According to Almassy, the situation is compounding itself, because even if an owner wants to sell, the lack of product on the market makes it difficult to find a satisfactory 1031 exchange — a preferred method for sellers to reinvest their earnings back into real estate.
“Even if an owner wants to sell, they are hesitant because they are having a difficult time putting their proceeds back into real estate,” he said. “If they do find product, it is typically of lesser quality and not as appealing. That is really keeping a lot of would-be sellers on the sidelines.”
Core quality product is still the most coveted product type — especially
offerings that are grocery/necessity anchored or are assets located on high streets.
“Grocers are still considered the strongest anchors right now,” said Almassy. “The Chicago market saw one major grocer, Dominick’s, close in the last several years, but most of those vacancies have been back-filled either by competitors expanding or new grocers entering the market. Investors like to see healthy grocery stores as an anchor because it ensures good traffic flow for the property, keeping it relevant for shoppers.”
An excellent example of this is the Danada Square East shopping center in Wheaton, Ill., which is currently on the market. It sold for $32 million in 2013, and was anchored by a poor performing Dominick’s at the time. Since that trade, the Dominick’s box was backfilled by Whole Foods, which relocated from the adjacent Rice Lake Square. Because of
this change, the property is expected to sell for a tremendous profit.
According to Almassy, another market that is thriving is the single-net properties.
“Investors are chasing single-net leases with corporate credit when they become available,” said Almassy. “With a lack of big product on the market, many investors will try and combine multiple single- net lease properties to fulfill investment goals.”
VALUE-ADD MARKET FROTHY
After core, perhaps the next most desirable product in today’s market is value-add properties. Critical factors are location and the general fundamentals: a strong anchor, credit-worthy co-tenancy, and manageable vacancy that can be easily backfilled.

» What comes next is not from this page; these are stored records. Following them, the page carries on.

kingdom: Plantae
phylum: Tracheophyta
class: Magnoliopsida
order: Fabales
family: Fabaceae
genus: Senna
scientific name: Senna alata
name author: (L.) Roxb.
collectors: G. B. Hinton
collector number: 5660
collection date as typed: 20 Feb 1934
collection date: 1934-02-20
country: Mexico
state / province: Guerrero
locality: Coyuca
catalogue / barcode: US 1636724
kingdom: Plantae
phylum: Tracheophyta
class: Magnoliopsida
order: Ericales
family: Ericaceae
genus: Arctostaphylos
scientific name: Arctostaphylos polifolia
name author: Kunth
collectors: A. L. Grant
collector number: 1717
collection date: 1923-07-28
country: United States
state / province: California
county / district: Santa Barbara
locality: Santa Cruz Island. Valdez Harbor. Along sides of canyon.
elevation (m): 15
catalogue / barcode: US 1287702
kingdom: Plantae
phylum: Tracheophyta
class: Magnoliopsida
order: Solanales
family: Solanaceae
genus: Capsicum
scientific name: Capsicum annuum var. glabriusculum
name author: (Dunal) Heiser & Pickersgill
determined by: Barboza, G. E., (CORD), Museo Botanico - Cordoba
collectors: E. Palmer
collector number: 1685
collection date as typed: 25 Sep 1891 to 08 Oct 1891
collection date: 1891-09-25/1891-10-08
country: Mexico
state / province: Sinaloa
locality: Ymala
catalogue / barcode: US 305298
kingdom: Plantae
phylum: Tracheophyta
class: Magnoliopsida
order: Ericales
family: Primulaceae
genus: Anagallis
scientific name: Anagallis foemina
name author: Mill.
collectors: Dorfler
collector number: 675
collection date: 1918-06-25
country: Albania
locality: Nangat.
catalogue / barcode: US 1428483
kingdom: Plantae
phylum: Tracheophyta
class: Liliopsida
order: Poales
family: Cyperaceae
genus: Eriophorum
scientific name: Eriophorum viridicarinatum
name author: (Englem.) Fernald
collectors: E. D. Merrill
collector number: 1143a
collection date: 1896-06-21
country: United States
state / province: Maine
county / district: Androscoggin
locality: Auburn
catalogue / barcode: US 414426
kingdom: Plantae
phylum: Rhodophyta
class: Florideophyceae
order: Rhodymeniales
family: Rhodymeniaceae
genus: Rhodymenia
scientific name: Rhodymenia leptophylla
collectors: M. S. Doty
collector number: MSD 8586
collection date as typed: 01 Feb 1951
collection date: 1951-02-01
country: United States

However, like the overall market, the value- add market has too few opportunities, and what would be considered quality
value-add properties are becoming too expensive.
“If a value-add property comes up in a strong retail market, pricing may get too frothy and some investors will have overpaid for a facility that would not be desirable once stabilized, as it can fall into the stabilized, non-core class.” said Almassy.
On the other end of the spectrum, value- add properties in poor markets may be considered too risky and require too much effort to see a favorable return.
“The problem with value-add today is that it is value-add for a reason,” said Almassy. “With the current market dynamics, it is very difficult to find an affordable, smart value-add play.”
Even though the retail investment market has been somewhat slow through two quarters in 2016, Almassy predicts a return to normal, as investors have been more active in recent months.
“The beginning of the year was slow with some hiccups in the CMBS and international financial events such as Brexit, but, we had a huge July in terms of activity,” said Almassy. “I think the rest of the year will be similar to what we saw in 2015 and activity will be back on pace. Of course, it is an election year, so how November goes will also determine how the fourth quarter and first quarter of next year plays out.”